Issue with data pruning for ancestry estimation

[Safa Majeed]

I'm trying to estimate ancestry using the plink tutorial by Hannah Meyer. I've gotten to the Prune study data step but when I try running:

plink2 --bfile $qcdir/$name.no_ac_gt_snps \
--exclude range $refdir/$highld \
--indep-pairwise 50 5 0.2 \
--allow-extra-chr
--out $qcdir/$name.no_ac_gt_snps

I get the following error:
13362315 variants remaining after main filters.
Error: --indep-pairwise requires unique variant IDs. (--set-all-var-ids and/or
--rm-dup may help.)

I've tried adding --set-missing-var-ids '@:#$r,$a' (which works but I still get the same error) and --rm-dup list (but I get Error: 286705 duplicate IDs with inconsistent genotype data or variant). If I overwrite all variant ids with --set-all-var-ids then the SNP ids are all replaced and it cannot correlate variants in the next step: plink2 --bfile $qcdir/$name.no_ac_gt_snps
--extract $qcdir/$name.no_ac_gt_snps.prune.in
--make-bed
--allow-extra-chr
--out $qcdir/$name.pruned

--extract: 0 variants remaining.
Error: No variants remaining after main filters.

I'm using iOS, PLINK v2.00a4.4LM 64-bit Intel

My sample info is below: 

85 samples (0 females, 0 males, 85 ambiguous; 85 founders)
26252508 variants loaded 
Total (hardcall) genotyping rate is 0.972771.

[Christopher Chang]

0. You should update your plink2 build; see the 21 Nov 2023 entry in the version history.

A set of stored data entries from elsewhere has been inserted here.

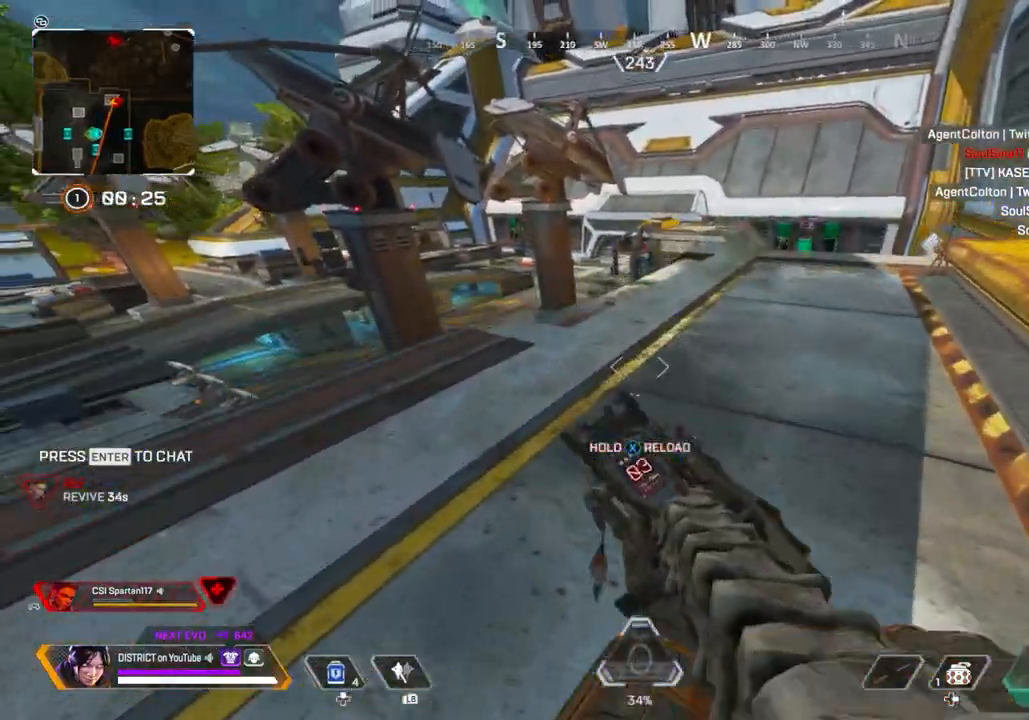
{"buttons": [], "left_stick": "up-right", "right_stick": "center", "events": [[17, "X", "down"], [133, "left_stick", "up-right"], [183, "left_stick", "right"], [350, "X", "up"], [350, "left_stick", "up-right"]]}
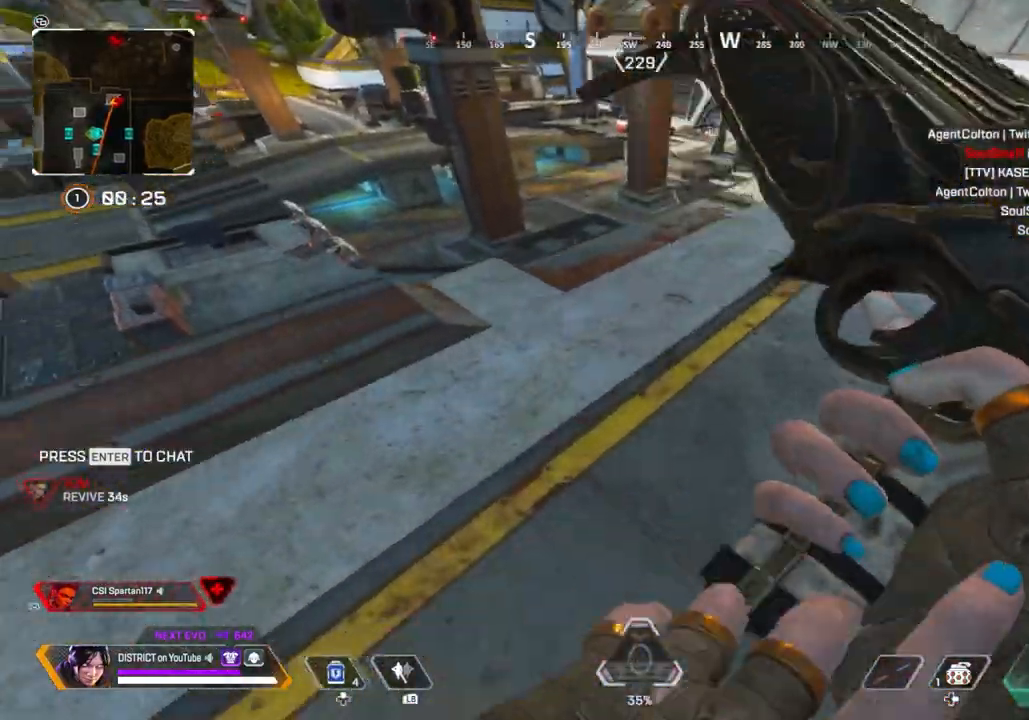
{"buttons": [], "left_stick": "up-right", "right_stick": "center", "events": []}
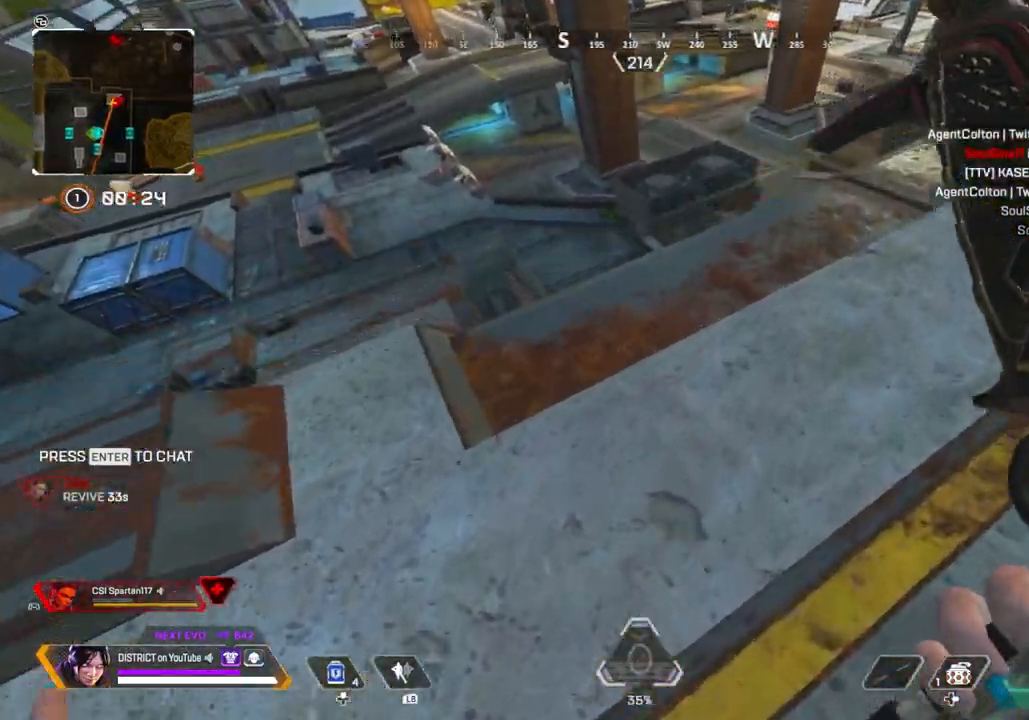
{"buttons": [], "left_stick": "up", "right_stick": "center", "events": [[233, "left_stick", "up"], [250, "right_stick", "right"], [400, "right_stick", "center"]]}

1. Set unique variant IDs upfront (--set-all-var-ids + --make-bed, then --rm-dup if some duplicates still remain at this point); don't try to do anything else yet.  After you have a working variant ID scheme, perform --indep-pairwise and other operations starting from the new IDs.

[Safa Majeed]

Hi Christopher,

Thank you for your response. I have amended my script such that I am setting the unique variant IDs upfront. I am working on updating my plink build but need to go through my IT department to do so.

# Convert VCF to PLINK binary format (bed, bim, fam)

plink2 --vcf $vcf_file --keep-allele-order --make-bed --out $output_dir --allow-extra-chr --set-all-var-ids '@_#_\$r_\$a' --new-id-max-allele-len 928

plink2 --bfile $output_dir --make-bed --allow-extra-chr --rm-dup list --out $qcdir/$name.rm_dup

Now when I prune the study data it works. However, the next step fails for the same reason:

#Filter reference data for the same SNP set as in study

#We will use the list of pruned variants from the study sample to reduce the reference dataset to the size of the study samples:

plink2 --bfile $refdir/$refname \

--extract $qcdir/$name.no_ac_gt_snps.prune.in \

--make-bed \

--allow-extra-chr \

--out $qcdir/$refname.pruned

mv $qcdir/$refname.pruned.log $qcdir/plink_log/$refname.pruned.log

Start time: Wed Feb 21 12:31:05 2024
122722 MiB RAM detected, ~115959 available; reserving 61361 MiB for main
workspace.
Using 1 compute thread.
3202 samples (1603 females, 1599 males; 2583 founders) loaded from
74929081 variants loaded from
Note: No phenotype data present.

--extract: 0 variants remaining.
Error: No variants remaining after main filters.

End time: Wed Feb 21 12:31:31 2024

[Christopher Chang]

Think about how you fixed your first step.